What needs to be done - Everything in the listing should be copied exactly, save for the pictures.

Records shown -
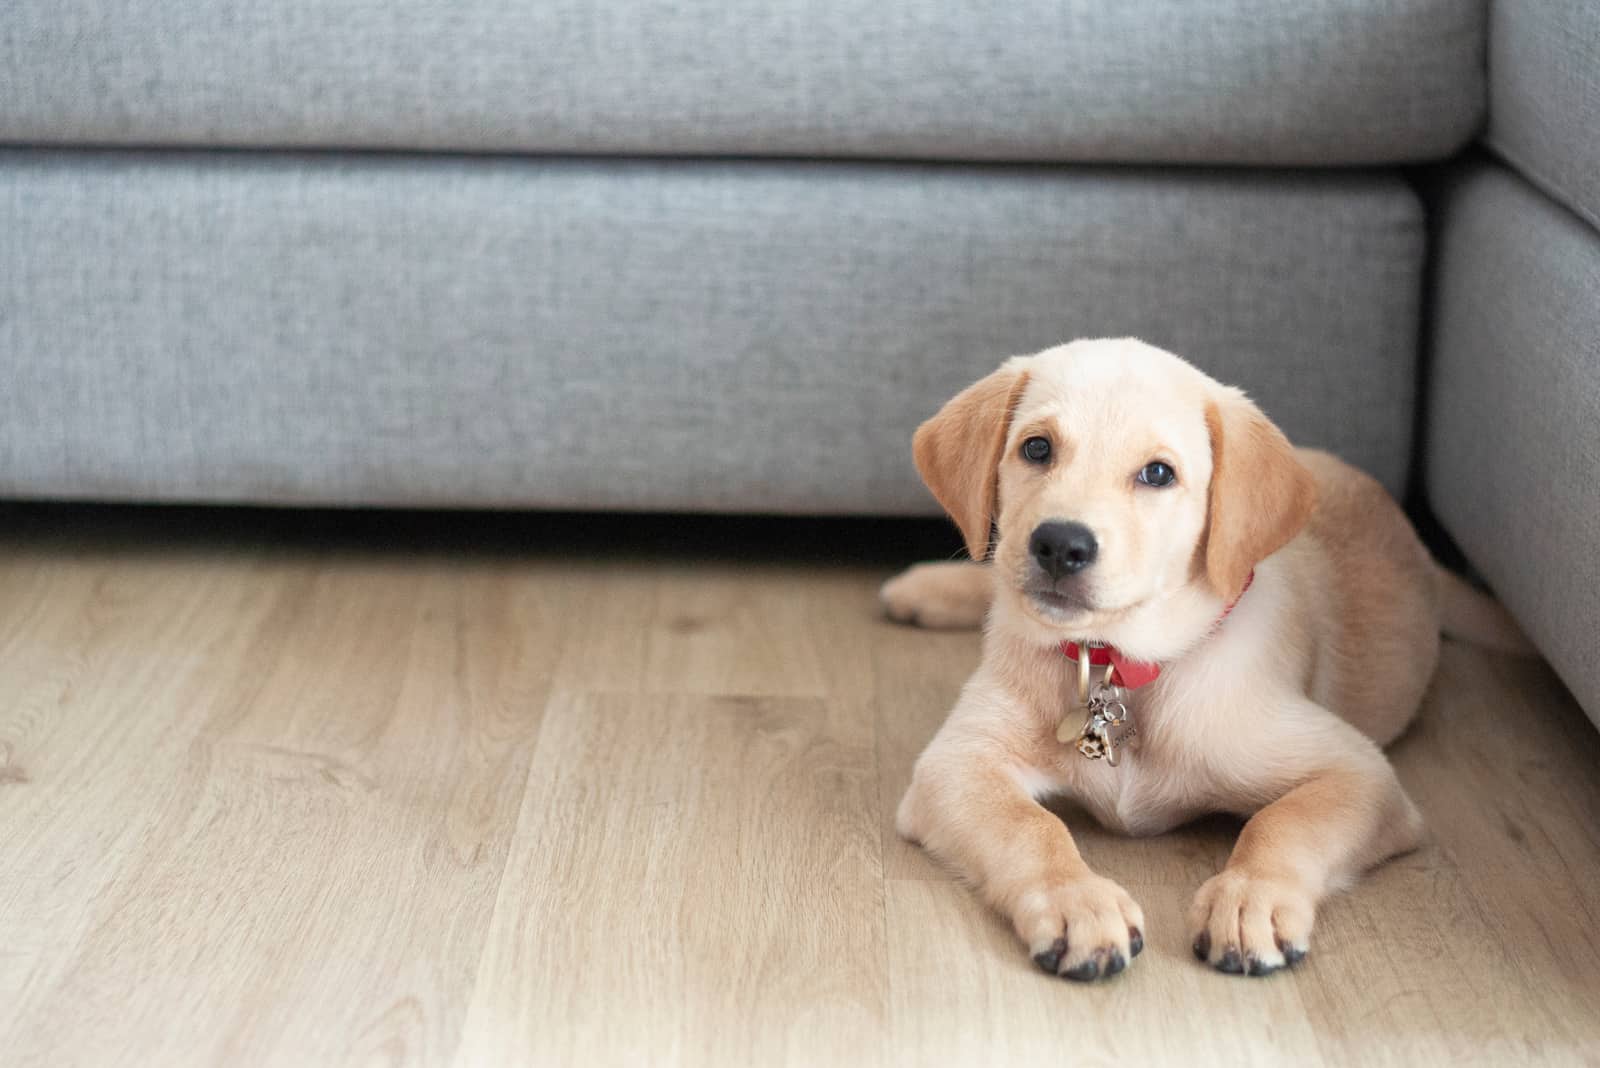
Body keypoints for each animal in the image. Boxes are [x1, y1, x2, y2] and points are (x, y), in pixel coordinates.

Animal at [889, 337, 1523, 978]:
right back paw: (922, 589)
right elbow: (1031, 826)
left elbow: (1281, 823)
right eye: (1036, 448)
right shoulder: (957, 764)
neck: (1120, 666)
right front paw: (1078, 903)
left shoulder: (1360, 774)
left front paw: (1249, 900)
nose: (1059, 545)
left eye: (1158, 473)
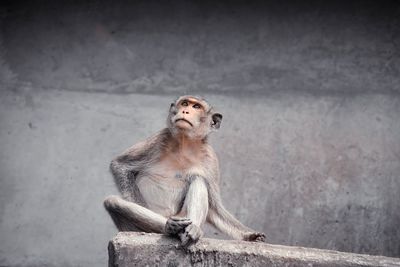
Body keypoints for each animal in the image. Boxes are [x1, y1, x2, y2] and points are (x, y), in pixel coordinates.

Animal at [104, 94, 266, 247]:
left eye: (196, 107)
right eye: (185, 103)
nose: (185, 111)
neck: (184, 144)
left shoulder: (211, 160)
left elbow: (215, 209)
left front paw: (249, 235)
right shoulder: (159, 138)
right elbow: (120, 165)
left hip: (183, 214)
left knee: (198, 180)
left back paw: (191, 231)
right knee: (112, 202)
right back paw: (170, 226)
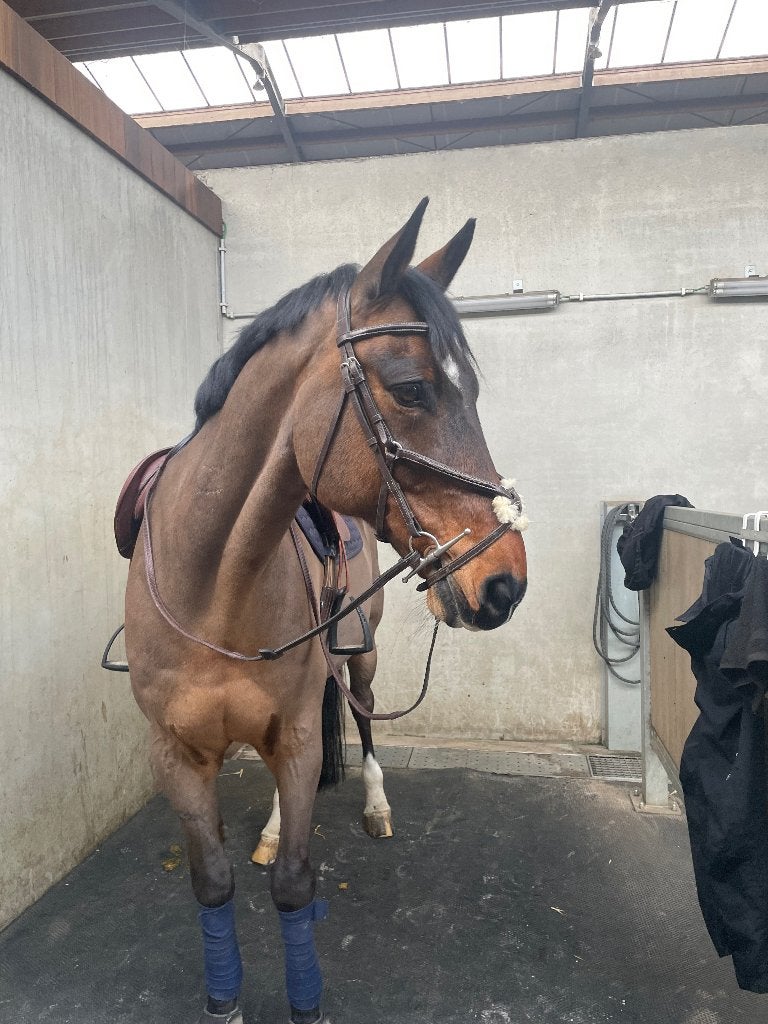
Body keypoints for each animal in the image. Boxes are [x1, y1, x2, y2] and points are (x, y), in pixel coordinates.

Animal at [123, 197, 528, 1024]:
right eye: (411, 389)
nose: (506, 582)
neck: (211, 586)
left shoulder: (301, 732)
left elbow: (294, 887)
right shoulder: (177, 754)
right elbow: (213, 883)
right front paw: (225, 1002)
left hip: (359, 657)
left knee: (366, 717)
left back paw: (374, 804)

Result for this exercise -
Body keypoints for each animal in the image. Boxes are [x1, y1, x2, y2] and points are (x, y), in pixel coordinates.

Animal at [889, 337, 1523, 978]:
right back paw: (922, 589)
right elbow: (1031, 826)
left elbow: (1281, 823)
right eye: (1036, 448)
right shoulder: (957, 764)
neck: (1120, 666)
right front paw: (1078, 903)
left shoulder: (1360, 774)
left front paw: (1249, 900)
nose: (1059, 545)
left eye: (1158, 473)
Body keypoints for each animal in the image. Boxes are [x1, y1, x2, y2] and points are (x, y), in pixel coordinates.

Animal at [104, 94, 266, 247]:
left eye: (196, 107)
right eye: (185, 103)
nose: (185, 111)
neck: (184, 144)
left shoulder: (211, 160)
left elbow: (215, 209)
left front paw: (249, 235)
right shoulder: (159, 138)
right elbow: (120, 165)
left hip: (183, 214)
left knee: (198, 180)
left back paw: (191, 231)
right knee: (112, 202)
right back paw: (170, 226)
Body keypoints for each animal in the image. Boxes are [x1, y1, x2, y2] and points are (x, y), in pixel coordinates.

Animal at [123, 197, 528, 1024]:
right eye: (411, 389)
nose: (506, 582)
neck: (211, 586)
left shoulder: (301, 732)
left elbow: (294, 887)
right shoulder: (177, 754)
right elbow: (213, 883)
right front paw: (225, 1002)
left hip: (359, 657)
left knee: (366, 717)
left back paw: (374, 804)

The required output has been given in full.